Reproduce the data exactly.

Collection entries

============

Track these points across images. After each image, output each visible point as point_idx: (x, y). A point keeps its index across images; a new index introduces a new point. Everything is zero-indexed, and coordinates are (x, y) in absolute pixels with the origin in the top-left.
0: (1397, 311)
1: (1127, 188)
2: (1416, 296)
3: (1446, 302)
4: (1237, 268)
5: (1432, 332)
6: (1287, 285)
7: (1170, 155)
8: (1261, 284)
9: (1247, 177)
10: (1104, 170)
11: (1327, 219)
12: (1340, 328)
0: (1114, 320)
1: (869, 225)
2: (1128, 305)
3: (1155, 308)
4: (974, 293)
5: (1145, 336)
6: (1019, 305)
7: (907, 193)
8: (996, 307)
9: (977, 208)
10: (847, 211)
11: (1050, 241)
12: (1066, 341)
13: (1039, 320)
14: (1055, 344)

============

SOLUTION BELOW
Track these points across images. After each image, output each visible point as point_idx: (x, y). A point keeps its index across images; a new index introduces a new point. Everything is zero-indexed, and coordinates are (x, y) in absolute pixels with the origin in the top-left.
0: (1397, 311)
1: (1127, 188)
2: (1416, 296)
3: (1446, 302)
4: (1237, 268)
5: (1432, 332)
6: (1287, 285)
7: (1170, 155)
8: (1261, 284)
9: (1247, 177)
10: (1104, 170)
11: (1327, 219)
12: (1340, 328)
0: (1114, 320)
1: (869, 225)
2: (1128, 305)
3: (1155, 308)
4: (974, 293)
5: (1145, 336)
6: (1019, 305)
7: (907, 193)
8: (996, 307)
9: (977, 208)
10: (847, 211)
11: (1050, 241)
12: (1066, 341)
13: (1039, 320)
14: (1055, 344)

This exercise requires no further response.